Among other environmental group leaders who accused Murphy of betraying his promise to fight the global climate crisis were Doug O’Malley, director of Environment New Jersey; Dena Mottola Jaborska, executive director of New Jersey Citizen Action; Kevin Brown, Service Employees International Union vice president; and Anjuli Ramos-Busot, New Jersey state director for the Sierra Club.

If progressives, environmental activists, and animal lovers are disappointed, they have only themselves to blame for failing to predict this outcome. Lisa McCormick has been a consistent and vocal Murphy critic, who pointed out that he left 20-year prison sentences for marijuana possession in a law that “legalized” cannabis and allowed employers to legally pay the poorest workers $5.26 per hour when he increased the state minimum hourly wage to $15 per hour.
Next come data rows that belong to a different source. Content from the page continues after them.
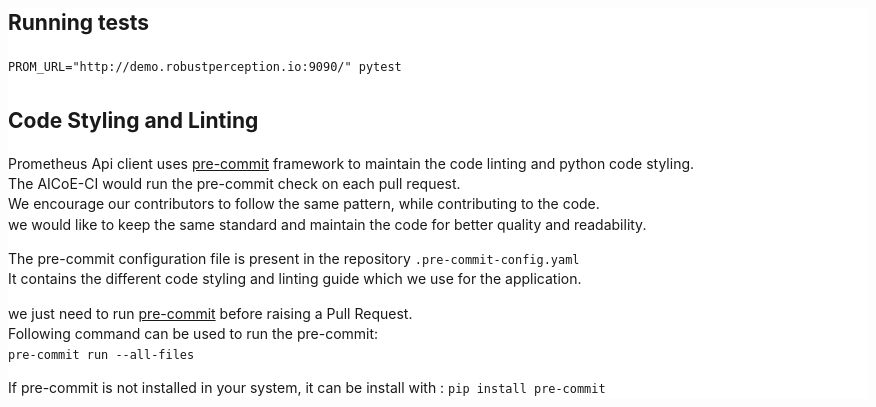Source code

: ## Running tests

`PROM_URL="http://demo.robustperception.io:9090/" pytest`

## Code Styling and Linting

Prometheus Api client uses [pre-commit](https://pre-commit.com) framework to maintain the code linting and python code styling.<br>
The AICoE-CI would run the pre-commit check on each pull request.<br>
We encourage our contributors to follow the same pattern, while contributing to the code.<br>
we would like to keep the same standard and maintain the code for better quality and readability.

The pre-commit configuration file is present in the repository `.pre-commit-config.yaml`<br>
It contains the different code styling and linting guide which we use for the application.

we just need to run [pre-commit](https://pre-commit.com/#install) before raising a Pull Request.<br>
Following command can be used to run the pre-commit:<br>
`pre-commit run --all-files`

If pre-commit is not installed in your system, it can be install with : `pip install pre-commit`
“The suggestion that Phil Murphy is a genuine progressive is laughable,” said McCormick. “He’s a millionaire whose spin doctors surveyed voters and told him what we want to hear, then he did everything the political establishment wanted him to do.”

​McCormick​ said in addition to a poor environmental record, Murphy failed to allow municipalities to create Civilian Complaint Review Boards with subpoena powers or address one of the nation’s worst school segregation records​. 

She said Murphy also hired a rapist, ignored systemic sexual abuse in a women’s prison, and created a toxic work environment for his female staff.​​

“Those 20-year prison sentences for legal marijuana and getting paid about a third of the state minimum hourly wage are indications that Phil Murphy is full of shit,” said Democratic strategist James J. Devine, McCormick’s husband. “The administration of Gov. Phil Murphy has vigorously defended school segregation in court.”

“Phil Murphy owns stock in tobacco companies and Halliburton, he enacted $17 billion in corporate welfare, and he supports the political establishment’s culture of corruption,” said Devine. “There is nothing progressive about lying and Phil Murphy might actually be Congressman George Santos.”​

Devine said, “Murphy became ambassador to Germany the same way he found himself in the Governor’s Office: He bought it and he did an equally poor job in that post as he did in the Governor’s office.”

In one cable, dated early 2009, while he was the U.S. ambassador to Germany, Murphy, reportedly described German Chancellor Angela Merkel as “insecure” in her dealings with the new U.S. government. Other documents from the U.S. embassy in Berlin reveal that diplomats gave her the undiplomatic nickname of “Angela ‘Teflon’ Merkel” for her habit of steering clear of conflict.